▸ Daftar Tugas:
1/ Tentukan apakah setiap pernyataan berikut sesuai dengan berita tentang indeks demokrasi Kaltim. Jawab dengan ya atau tidak, disertai kutipan persis dari berita yang menjadi dasarnya. (a) Indeks demokrasi Kaltim pada 2020 mencapai 81,99 poin. (b) Aspek lembaga demokrasi mengalami peningkatan. (c) Kaltim menempati posisi pertama dalam kinerja demokrasi.
2/ Menurut berita tentang indeks demokrasi Kaltim, berapa poin penurunan variabel peran birokrasi pemerintah daerah dibanding 2019?
3/ Tuliskan kembali secara persis bagian berita tentang indeks demokrasi Kaltim yang diawali dengan kata-kata "Pada Selasa (19/10/2021), Kepala" dan diakhiri dengan "diperoleh pada 2019.".

▸ Kutipan Dokumen:
★ ★ ★
SAMARINDA – Kinerja demokrasi di Kaltim sepanjang 2019-2020 masuk kategori tinggi atau high performing democracy. Kaltim bahkan menempati posisi ketiga setelah Bali dan Jawa Barat sebagaimana dilansir Badan Pusat Statistik (BPS).
Pada Selasa (19/10/2021), Kepala BPS Kaltim, Anggoro Dwitjahyono, menjelaskan dalam rilis bahwa kondisi demokrasi Kaltim meningkat signifikan. Dari skala 0-100, Kaltim menoreh 81,99 poin pada 2020. Angka ini menunjukkan indeks demokrasi Kaltim pada 2020 meningkat 4,32 poin dari 77,67 poin yang diperoleh pada 2019.
Ada tiga aspek yang menjadi penilaian BPS yakni kebebasan sipil (96,13), hak-hak politik (74,56), dan lembaga demokrasi (76,01). Dua aspek pertama mengalami peningkatan, sementara aspek terakhir menurun. Dari total 11 variabel, ada tiga variabel yang turun nilainya dibanding 2019. Ketiga variabel tersebut adalah kebebasan berpendapat (minus 5,53 poin), peran partai politik (minus 12,36 poin), dan peran birokrasi pemerintah daerah (minus 35,22 poin).
“BPS menggunakan metode focus group discussion, surat kabar, dan big data,” jelas Anggoro Dwitjahyono.
Beberapa indikator mendapat catatan khusus dari BPS. Ancaman terhadap kebebasan berpendapat di muka umum (minus 50 poin), rekomendasi DPRD kepada eksekutif (minus 3,57 poin), persentase perda dari hak inisiatif DPRD (nihil), dan upaya penyediaan informasi APBD oleh pemerintah daerah (minus 58,33 poin). Anggoro Dwitjahyono menjelaskan secara umum, indeks demokrasi mengalami peningkatan selama tiga tahun terakhir. Kinerja demokrasi Kaltim sedang membaik namun bukannya tanpa peringatan.
★ ★ ★
▸ Isi Data:
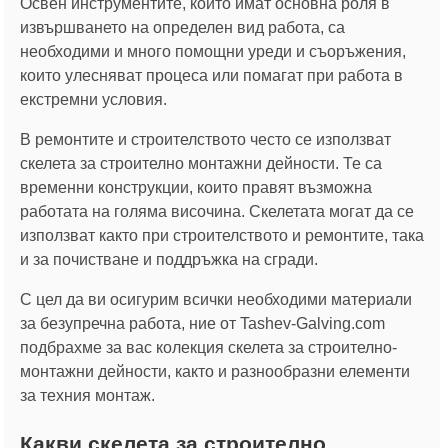
Освен инструментите, които имат основна роля в
извършването на определен вид работа, са
необходими и много помощни уреди и съоръжения,
които улесняват процеса или помагат при работа в
екстремни условия.
В ремонтите и строителството често се използват
скелета за строително монтажни дейности. Те са
временни конструкции, които правят възможна
работата на голяма височина. Скелетата могат да се
използват както при строителството и ремонтите, така
и за почистване и поддръжка на сгради.
С цел да ви осигурим всички необходими материали
за безупречна работа, ние от Tashev-Galving.com
подбрахме за вас колекция скелета за строително-
монтажни дейности, както и разнообразни елементи
за техния монтаж.
Какви скелета за строително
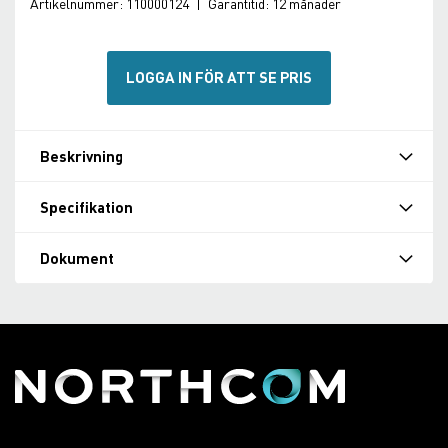
Artikelnummer:
110000124
|
Garantitid:
12 månader
LOGGA IN FÖR ATT SE PRIS
Beskrivning
Specifikation
Dokument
★ ★ ★
▸ Jawaban Tugas:
1/
(a) Ya: "Dari skala 0-100, Kaltim menoreh 81,99 poin pada 2020."
(b) Tidak: "lembaga demokrasi (76,01). Dua aspek pertama mengalami peningkatan, sementara aspek terakhir menurun."
(c) Tidak: "Kaltim bahkan menempati posisi ketiga setelah Bali dan Jawa Barat"

2/ Variabel tersebut turun 35,22 poin.

3/
Pada Selasa (19/10/2021), Kepala BPS Kaltim, Anggoro Dwitjahyono, menjelaskan dalam rilis bahwa kondisi demokrasi Kaltim meningkat signifikan. Dari skala 0-100, Kaltim menoreh 81,99 poin pada 2020. Angka ini menunjukkan indeks demokrasi Kaltim pada 2020 meningkat 4,32 poin dari 77,67 poin yang diperoleh pada 2019.